Secret retrieval during runtime in payload v2

[jkauppinen]

In payload v1 we retrieved secrets from Azure Key Vault before starting payload in server.ts

  let mongoUri = "";
  let payloadSecret = "";

    // In production we store secrets to Azure Key Vault
    if (process.env.NODE_ENV === "production") {
      const credential = new ManagedIdentityCredential(
        process.env.AZURE_CLIENT_ID
      );
      const secretClient = new SecretClient(
        process.env.KEY_VAULT_URI,
        credential
      );
      mongoUri = (await secretClient.getSecret("mongoConnectionString")).value;
      payloadSecret = (await secretClient.getSecret("payloadSecret")).value;
    } else {
      mongoUri = process.env.MONGODB_URI;
      payloadSecret = process.env.SECRET;
    }
    await payload.init({
      secret: payloadSecret,
      mongoURL: mongoUri,
      express: app,
    });

This worked very nicely. In payload v2 the configuration of database is moved to payload.config.ts:

  db: mongooseAdapter({
    url: process.env.MONGODB_URI,
  }),

This complicates the setup and breaks our existing model, as we don't want to store secrets in environment variables in production.
Couple of questions:

• Does payload need the db uri during build?
• Can we inject the uri to our environment after payload's build and payload will respect the new value?
• What is the recommended solution in v2 for injecting secrets that are required for configuration?

[DanRibbens]

Hi @jkauppinen,

I think this PR might help you with part of problem: #4028.
Once this is released you shouldn't need to connect to the DB in order to build your project.
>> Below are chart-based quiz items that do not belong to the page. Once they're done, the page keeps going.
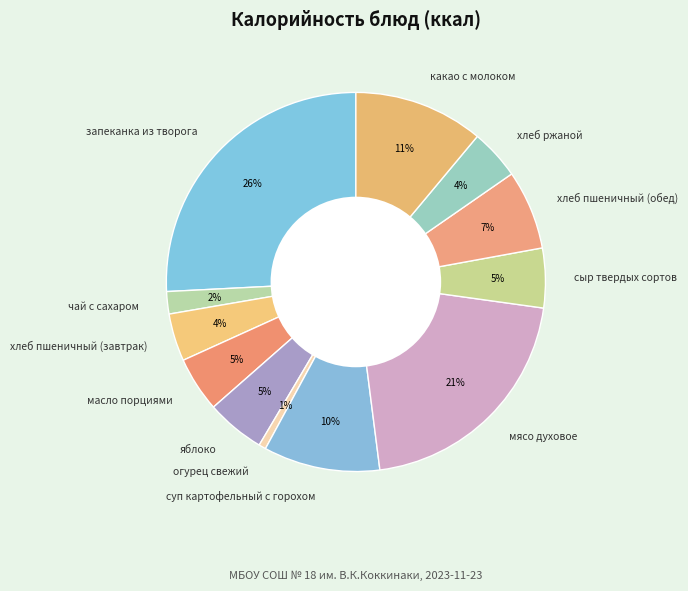

Do сыр твердых сортов and хлеб ржаной together represent more than half of the pie?

No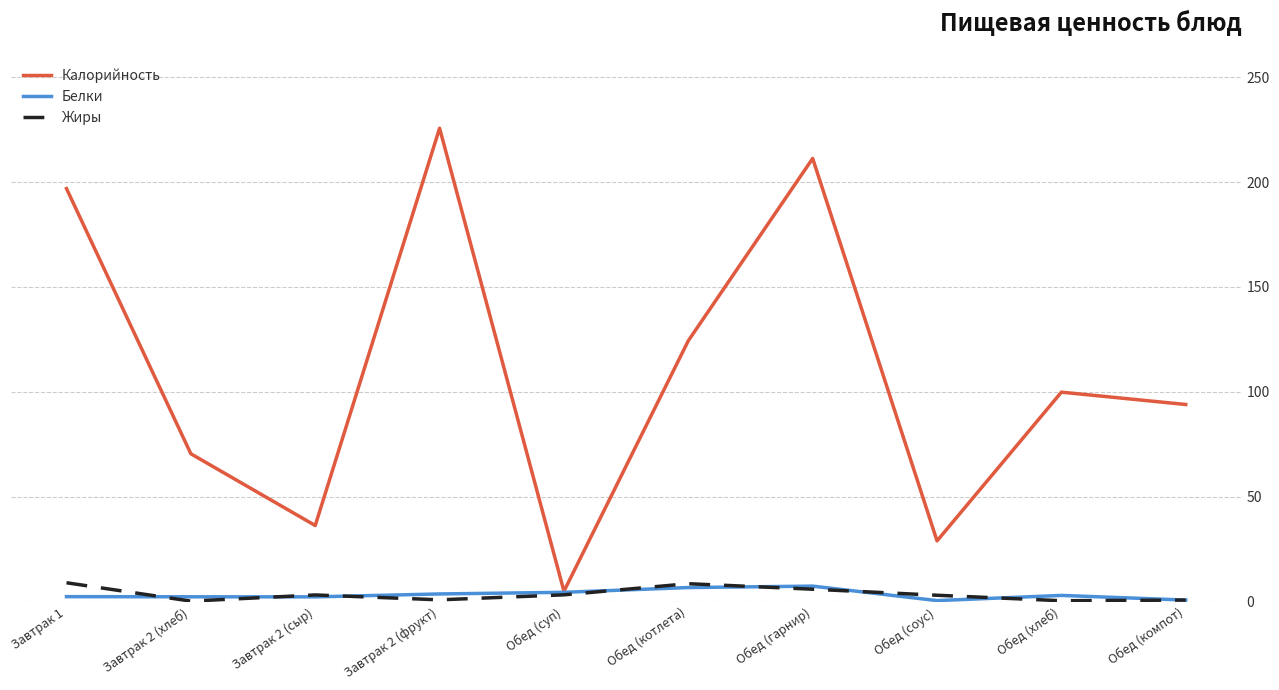

Which series has the largest total across all categories?

Калорийность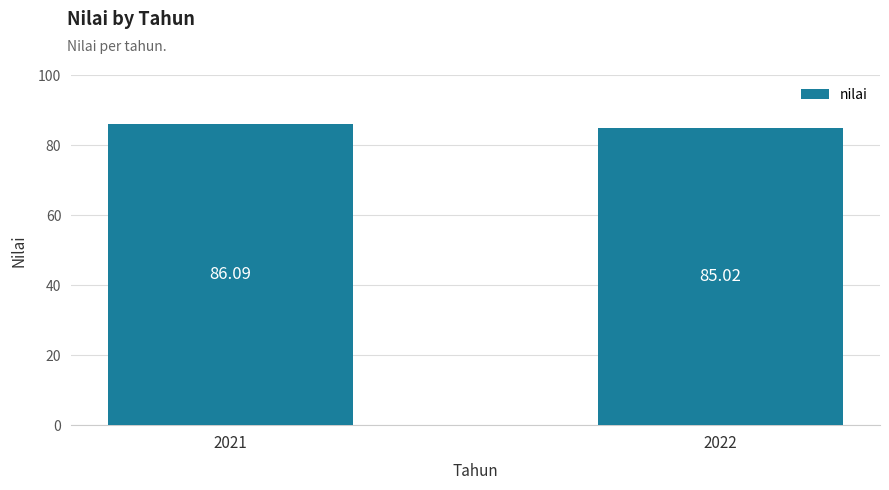

At which label does the data first exceed 86?

2021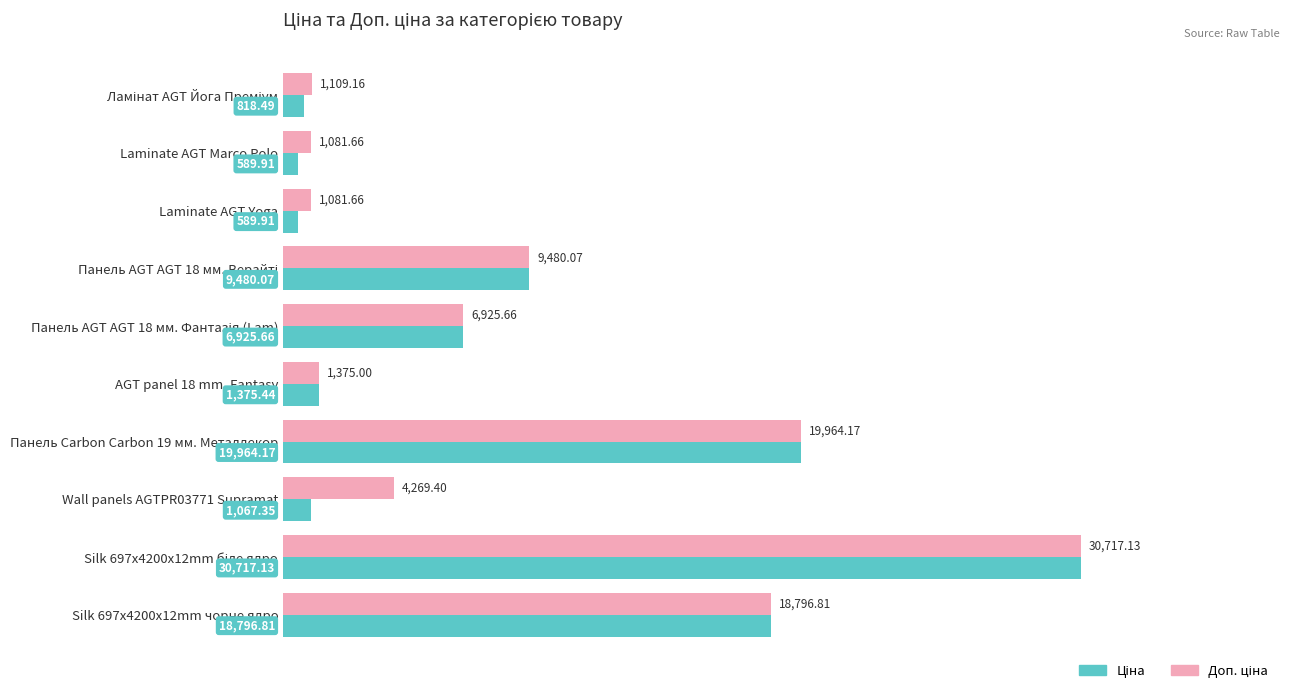

What is the total value across all series at Silk 697x4200x12mm чорне ядро?

37593.6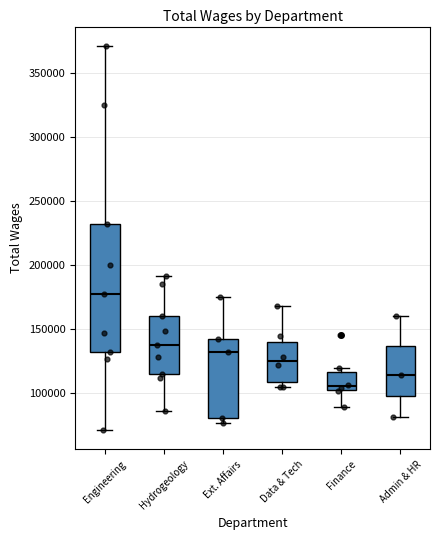

Reading left to right, transcribe this box plot: for each box, give where its median line is, the range the box spans, and where its two whiskers end, as read against the y-axis. The values are not printed on the chart, so give them approximately, as read against the axis.

Engineering: median 175000, box 130000 to 230000, whiskers 70000 to 370000
Hydrogeology: median 135000, box 115000 to 160000, whiskers 85000 to 190000
Ext. Affairs: median 130000, box 80000 to 140000, whiskers 75000 to 175000
Data & Tech: median 125000, box 110000 to 140000, whiskers 105000 to 170000
Finance: median 105000, box 100000 to 115000, whiskers 90000 to 120000
Admin & HR: median 115000, box 95000 to 135000, whiskers 80000 to 160000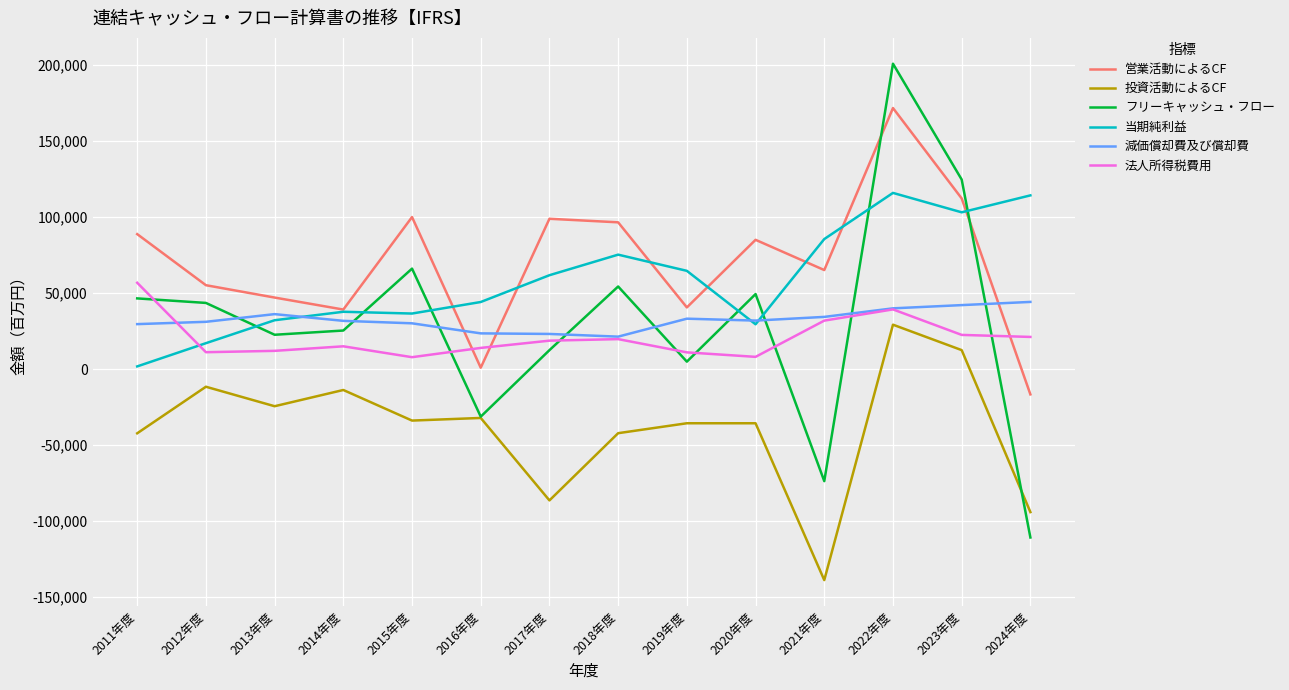

What is the minimum value shown in the chart?

-138819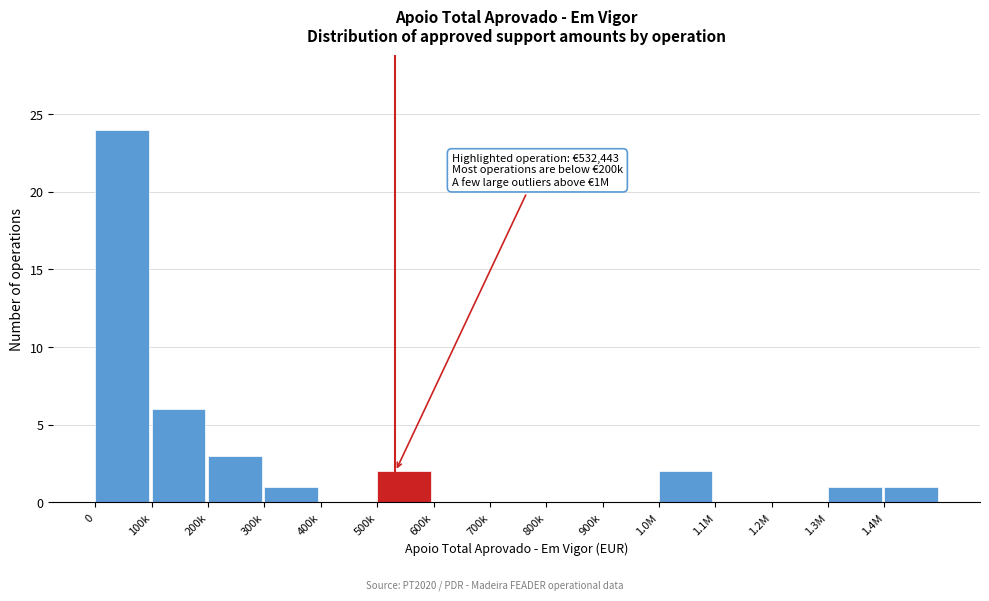

Reading left to right, extract all data points from this chart.

0=24	100k=6	200k=3	300k=1	400k=0	500k=2	600k=0	700k=0	800k=0	900k=0	1.0M=2	1.1M=0	1.2M=0	1.3M=1	1.4M=1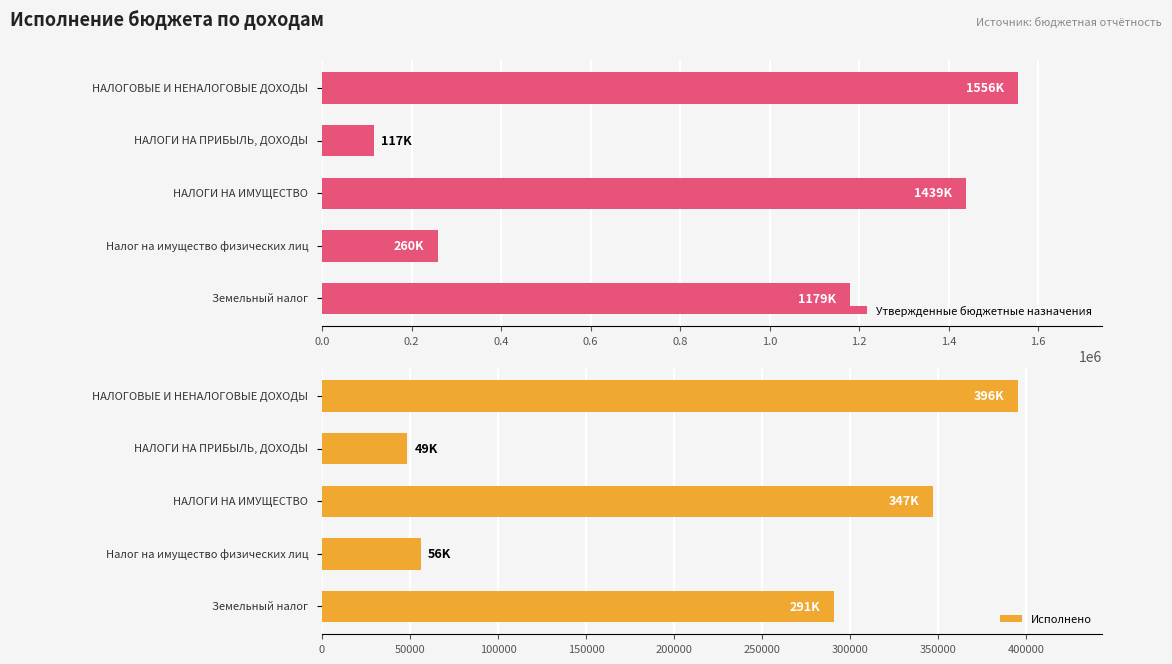

Rank the series by their average value, from lowest to highest.

Исполнено, Утвержденные бюджетные назначения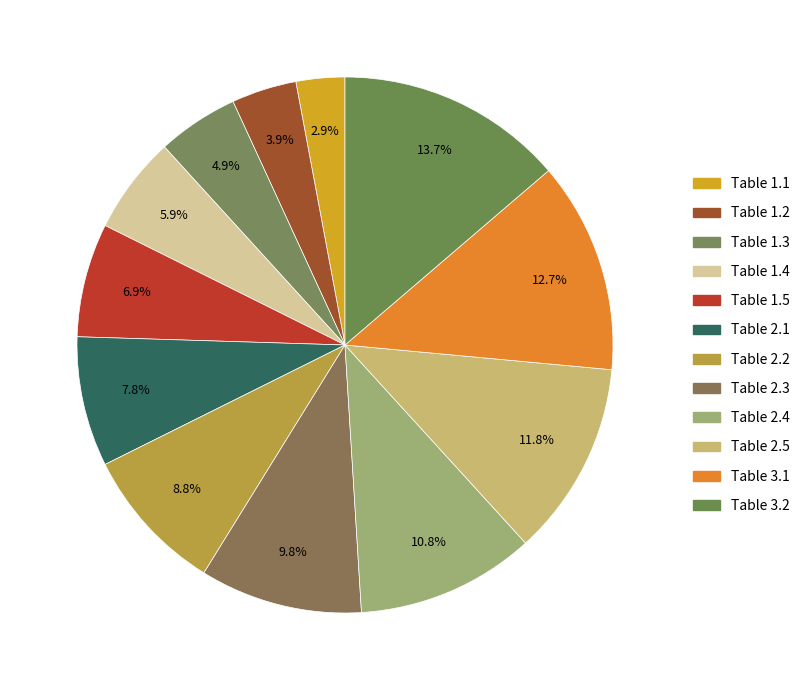

Count the number of slices in the pie.

12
You have some flexibility on how you start Payload.
You can pass the config in toi the init options:

// server.ts
const start = async () => {
  app.use('/assets', express.static(path.resolve(__dirname, './assets')))

  // Initialize Payload
  await payload.init({
    config,
    express: app,
    onInit: async () => {
      payload.logger.info(`Payload Admin URL: ${payload.getAdminURL()}`)
    },
    secret: process.env.PAYLOAD_SECRET,
  })

  // Add your own express routes here

  app.listen(3000)
}

// payload.config.ts
export const config: Config = async () => {
  const secrets = await getSecrets();
  return {
    db: mongooseAdapter({
      url: secrets['DB_URL'],
    }),
    editor: lexicalEditor(),
  }
  // the rest of the config....
}

I haven't tried it, but I think this should give you what you need.

[jkauppinen]

Hey @DanRibbens , glad to hear you are working on removing the DB dependency from build.

payload init options expects Promise<SanitizedConfig>. Are there any examples in your codebase for creating SanitizedConfig "manually" for init? Just chaining a function that creates Config and buildConfig (which creates Promise<SanitizedConfig> from Config) did not work for me as I get runtime errors from payload, but I'm sure there is a better way.